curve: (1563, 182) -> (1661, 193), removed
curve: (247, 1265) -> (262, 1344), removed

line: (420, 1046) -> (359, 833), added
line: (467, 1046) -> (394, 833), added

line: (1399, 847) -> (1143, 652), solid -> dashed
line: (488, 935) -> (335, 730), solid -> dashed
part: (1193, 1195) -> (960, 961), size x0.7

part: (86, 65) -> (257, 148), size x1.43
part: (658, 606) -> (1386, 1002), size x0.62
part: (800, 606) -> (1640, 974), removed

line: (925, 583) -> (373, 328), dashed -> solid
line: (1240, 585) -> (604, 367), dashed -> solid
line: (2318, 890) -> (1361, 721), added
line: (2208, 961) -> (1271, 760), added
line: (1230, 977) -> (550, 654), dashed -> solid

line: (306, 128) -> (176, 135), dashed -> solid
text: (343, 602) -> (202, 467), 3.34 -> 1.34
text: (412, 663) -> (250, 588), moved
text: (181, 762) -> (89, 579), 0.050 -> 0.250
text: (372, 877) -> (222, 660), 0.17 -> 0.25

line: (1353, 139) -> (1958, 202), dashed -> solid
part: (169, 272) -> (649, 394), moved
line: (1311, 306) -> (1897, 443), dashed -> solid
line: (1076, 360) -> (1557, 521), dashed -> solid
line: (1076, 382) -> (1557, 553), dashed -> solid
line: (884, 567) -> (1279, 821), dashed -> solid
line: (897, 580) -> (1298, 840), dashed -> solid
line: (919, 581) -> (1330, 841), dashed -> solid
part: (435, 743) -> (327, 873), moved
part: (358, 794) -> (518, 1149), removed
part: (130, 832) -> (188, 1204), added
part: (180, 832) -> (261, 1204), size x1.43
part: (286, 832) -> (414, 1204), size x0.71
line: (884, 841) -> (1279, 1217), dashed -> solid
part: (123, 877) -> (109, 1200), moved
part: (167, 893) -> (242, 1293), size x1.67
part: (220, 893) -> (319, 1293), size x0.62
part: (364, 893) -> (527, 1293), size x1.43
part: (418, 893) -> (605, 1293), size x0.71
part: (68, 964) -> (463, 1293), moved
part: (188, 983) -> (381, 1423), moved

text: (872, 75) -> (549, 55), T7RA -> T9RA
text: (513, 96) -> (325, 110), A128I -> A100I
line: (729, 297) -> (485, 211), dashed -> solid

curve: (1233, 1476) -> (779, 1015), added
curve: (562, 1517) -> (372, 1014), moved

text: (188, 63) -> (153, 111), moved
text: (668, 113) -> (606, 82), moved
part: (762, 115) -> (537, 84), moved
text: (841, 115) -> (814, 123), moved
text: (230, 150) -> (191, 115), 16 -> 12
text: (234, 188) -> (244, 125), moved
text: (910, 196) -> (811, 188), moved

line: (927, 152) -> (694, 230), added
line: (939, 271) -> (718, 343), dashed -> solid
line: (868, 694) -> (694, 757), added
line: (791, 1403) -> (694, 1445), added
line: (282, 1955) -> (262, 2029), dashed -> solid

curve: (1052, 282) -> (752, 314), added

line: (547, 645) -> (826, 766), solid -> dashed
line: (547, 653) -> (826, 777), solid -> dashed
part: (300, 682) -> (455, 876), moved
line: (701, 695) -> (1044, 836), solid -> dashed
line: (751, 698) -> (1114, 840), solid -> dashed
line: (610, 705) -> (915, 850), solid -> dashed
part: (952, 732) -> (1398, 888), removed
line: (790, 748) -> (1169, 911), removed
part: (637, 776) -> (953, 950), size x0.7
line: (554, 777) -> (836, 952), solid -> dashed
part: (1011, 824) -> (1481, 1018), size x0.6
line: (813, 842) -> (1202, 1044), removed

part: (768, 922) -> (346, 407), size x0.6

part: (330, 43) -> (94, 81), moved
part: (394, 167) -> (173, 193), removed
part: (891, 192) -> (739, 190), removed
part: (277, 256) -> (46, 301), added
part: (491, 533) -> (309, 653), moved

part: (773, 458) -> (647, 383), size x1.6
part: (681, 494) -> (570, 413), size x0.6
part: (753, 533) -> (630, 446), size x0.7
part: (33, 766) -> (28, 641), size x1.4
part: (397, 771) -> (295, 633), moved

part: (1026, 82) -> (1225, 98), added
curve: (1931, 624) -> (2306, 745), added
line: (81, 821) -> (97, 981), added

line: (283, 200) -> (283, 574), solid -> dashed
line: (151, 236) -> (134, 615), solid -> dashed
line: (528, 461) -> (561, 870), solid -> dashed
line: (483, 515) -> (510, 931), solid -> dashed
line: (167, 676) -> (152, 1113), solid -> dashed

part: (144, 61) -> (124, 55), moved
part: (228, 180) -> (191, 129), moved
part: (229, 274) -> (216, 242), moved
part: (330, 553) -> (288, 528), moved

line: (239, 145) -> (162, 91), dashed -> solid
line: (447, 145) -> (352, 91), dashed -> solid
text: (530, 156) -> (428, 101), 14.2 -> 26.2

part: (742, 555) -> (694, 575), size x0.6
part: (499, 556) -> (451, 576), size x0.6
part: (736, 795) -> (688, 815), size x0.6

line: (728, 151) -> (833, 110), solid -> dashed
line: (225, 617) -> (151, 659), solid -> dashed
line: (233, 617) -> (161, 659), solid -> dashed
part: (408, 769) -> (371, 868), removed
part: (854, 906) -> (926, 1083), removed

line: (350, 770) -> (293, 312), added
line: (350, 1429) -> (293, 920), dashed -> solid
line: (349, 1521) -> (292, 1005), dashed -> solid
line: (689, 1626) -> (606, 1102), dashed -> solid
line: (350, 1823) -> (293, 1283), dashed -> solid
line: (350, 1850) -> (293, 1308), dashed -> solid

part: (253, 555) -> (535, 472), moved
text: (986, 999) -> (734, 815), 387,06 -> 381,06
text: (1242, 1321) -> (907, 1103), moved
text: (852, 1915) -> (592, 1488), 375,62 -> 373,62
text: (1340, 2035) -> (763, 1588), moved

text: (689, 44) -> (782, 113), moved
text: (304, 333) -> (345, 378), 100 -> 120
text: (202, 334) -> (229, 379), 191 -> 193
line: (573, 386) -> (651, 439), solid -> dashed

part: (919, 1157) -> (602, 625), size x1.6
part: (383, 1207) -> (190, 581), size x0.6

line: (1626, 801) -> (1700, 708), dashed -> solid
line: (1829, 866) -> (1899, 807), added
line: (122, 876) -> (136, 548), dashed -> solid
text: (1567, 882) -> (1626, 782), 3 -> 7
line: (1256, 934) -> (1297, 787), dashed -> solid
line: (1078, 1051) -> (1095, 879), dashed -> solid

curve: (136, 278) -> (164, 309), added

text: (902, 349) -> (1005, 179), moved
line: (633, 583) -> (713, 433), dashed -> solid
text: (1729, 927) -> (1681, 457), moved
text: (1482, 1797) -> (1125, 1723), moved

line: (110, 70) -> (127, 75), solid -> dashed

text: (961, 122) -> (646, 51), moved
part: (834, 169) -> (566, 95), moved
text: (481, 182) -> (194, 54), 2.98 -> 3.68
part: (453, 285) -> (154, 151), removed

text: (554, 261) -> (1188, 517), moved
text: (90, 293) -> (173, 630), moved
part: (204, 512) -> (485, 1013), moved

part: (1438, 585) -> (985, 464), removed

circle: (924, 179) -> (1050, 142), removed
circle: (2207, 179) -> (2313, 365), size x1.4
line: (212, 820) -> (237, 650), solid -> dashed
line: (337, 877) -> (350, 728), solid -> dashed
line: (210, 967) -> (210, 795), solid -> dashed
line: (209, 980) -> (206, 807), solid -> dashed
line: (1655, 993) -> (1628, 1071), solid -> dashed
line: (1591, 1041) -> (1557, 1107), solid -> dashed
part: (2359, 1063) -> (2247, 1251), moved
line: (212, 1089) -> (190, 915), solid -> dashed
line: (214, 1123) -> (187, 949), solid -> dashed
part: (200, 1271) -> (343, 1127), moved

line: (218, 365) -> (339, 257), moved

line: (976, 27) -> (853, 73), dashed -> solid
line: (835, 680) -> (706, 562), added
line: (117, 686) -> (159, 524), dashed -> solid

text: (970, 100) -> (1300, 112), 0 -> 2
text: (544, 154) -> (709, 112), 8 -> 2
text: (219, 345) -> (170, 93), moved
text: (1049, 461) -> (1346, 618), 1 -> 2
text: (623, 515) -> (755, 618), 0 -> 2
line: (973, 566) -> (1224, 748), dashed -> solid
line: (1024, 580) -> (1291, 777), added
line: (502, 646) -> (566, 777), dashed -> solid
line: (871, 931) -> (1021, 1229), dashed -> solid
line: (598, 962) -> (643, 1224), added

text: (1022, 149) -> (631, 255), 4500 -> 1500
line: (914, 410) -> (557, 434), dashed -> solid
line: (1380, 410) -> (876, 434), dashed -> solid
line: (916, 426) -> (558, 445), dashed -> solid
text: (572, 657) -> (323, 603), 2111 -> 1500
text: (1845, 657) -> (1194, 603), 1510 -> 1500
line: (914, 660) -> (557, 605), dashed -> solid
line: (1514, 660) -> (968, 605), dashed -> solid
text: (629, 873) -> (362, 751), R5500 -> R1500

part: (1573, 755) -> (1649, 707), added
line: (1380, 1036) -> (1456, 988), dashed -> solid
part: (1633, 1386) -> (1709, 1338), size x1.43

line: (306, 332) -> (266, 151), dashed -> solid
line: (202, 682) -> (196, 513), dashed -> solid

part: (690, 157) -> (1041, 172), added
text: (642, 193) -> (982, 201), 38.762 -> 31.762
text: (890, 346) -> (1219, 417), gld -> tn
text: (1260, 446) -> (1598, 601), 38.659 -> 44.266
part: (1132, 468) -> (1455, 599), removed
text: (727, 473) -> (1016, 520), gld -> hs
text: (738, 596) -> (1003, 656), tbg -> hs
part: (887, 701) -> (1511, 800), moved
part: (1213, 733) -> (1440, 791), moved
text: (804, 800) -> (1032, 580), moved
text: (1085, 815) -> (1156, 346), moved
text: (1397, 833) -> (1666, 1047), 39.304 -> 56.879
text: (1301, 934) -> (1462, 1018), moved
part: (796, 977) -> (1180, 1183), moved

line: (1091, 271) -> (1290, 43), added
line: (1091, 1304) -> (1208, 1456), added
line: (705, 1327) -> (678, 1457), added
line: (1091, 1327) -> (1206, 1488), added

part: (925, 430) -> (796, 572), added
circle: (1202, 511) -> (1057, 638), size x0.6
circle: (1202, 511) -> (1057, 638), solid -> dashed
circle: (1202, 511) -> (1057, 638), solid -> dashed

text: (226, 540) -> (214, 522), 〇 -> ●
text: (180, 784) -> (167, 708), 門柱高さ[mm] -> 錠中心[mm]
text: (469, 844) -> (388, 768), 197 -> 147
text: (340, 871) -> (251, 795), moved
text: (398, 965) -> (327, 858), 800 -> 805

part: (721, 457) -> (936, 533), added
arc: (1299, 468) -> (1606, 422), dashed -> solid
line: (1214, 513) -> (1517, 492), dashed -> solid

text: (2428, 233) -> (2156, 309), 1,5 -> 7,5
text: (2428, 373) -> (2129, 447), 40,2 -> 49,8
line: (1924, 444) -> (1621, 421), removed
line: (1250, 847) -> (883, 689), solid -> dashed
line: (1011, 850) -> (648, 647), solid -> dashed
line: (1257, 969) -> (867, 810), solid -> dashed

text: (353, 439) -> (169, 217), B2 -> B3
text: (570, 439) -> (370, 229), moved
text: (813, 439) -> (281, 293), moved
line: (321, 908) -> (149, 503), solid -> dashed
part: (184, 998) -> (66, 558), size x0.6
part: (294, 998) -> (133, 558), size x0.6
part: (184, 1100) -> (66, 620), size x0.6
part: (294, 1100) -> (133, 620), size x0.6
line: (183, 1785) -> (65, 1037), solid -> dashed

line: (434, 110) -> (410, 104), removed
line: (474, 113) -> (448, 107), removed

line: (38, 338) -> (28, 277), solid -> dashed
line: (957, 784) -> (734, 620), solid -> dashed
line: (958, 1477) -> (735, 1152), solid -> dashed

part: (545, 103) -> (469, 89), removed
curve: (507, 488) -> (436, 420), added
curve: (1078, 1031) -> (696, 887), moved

What you will do:
Print exactly the lines above, between the one holding "part: (762, 115) -> (537, 84), moved" and the one holding "line: (282, 1955)", inclusive, and nothing besides.

Solution to this exercise:
part: (762, 115) -> (537, 84), moved
text: (841, 115) -> (814, 123), moved
text: (230, 150) -> (191, 115), 16 -> 12
text: (234, 188) -> (244, 125), moved
text: (910, 196) -> (811, 188), moved

line: (927, 152) -> (694, 230), added
line: (939, 271) -> (718, 343), dashed -> solid
line: (868, 694) -> (694, 757), added
line: (791, 1403) -> (694, 1445), added
line: (282, 1955) -> (262, 2029), dashed -> solid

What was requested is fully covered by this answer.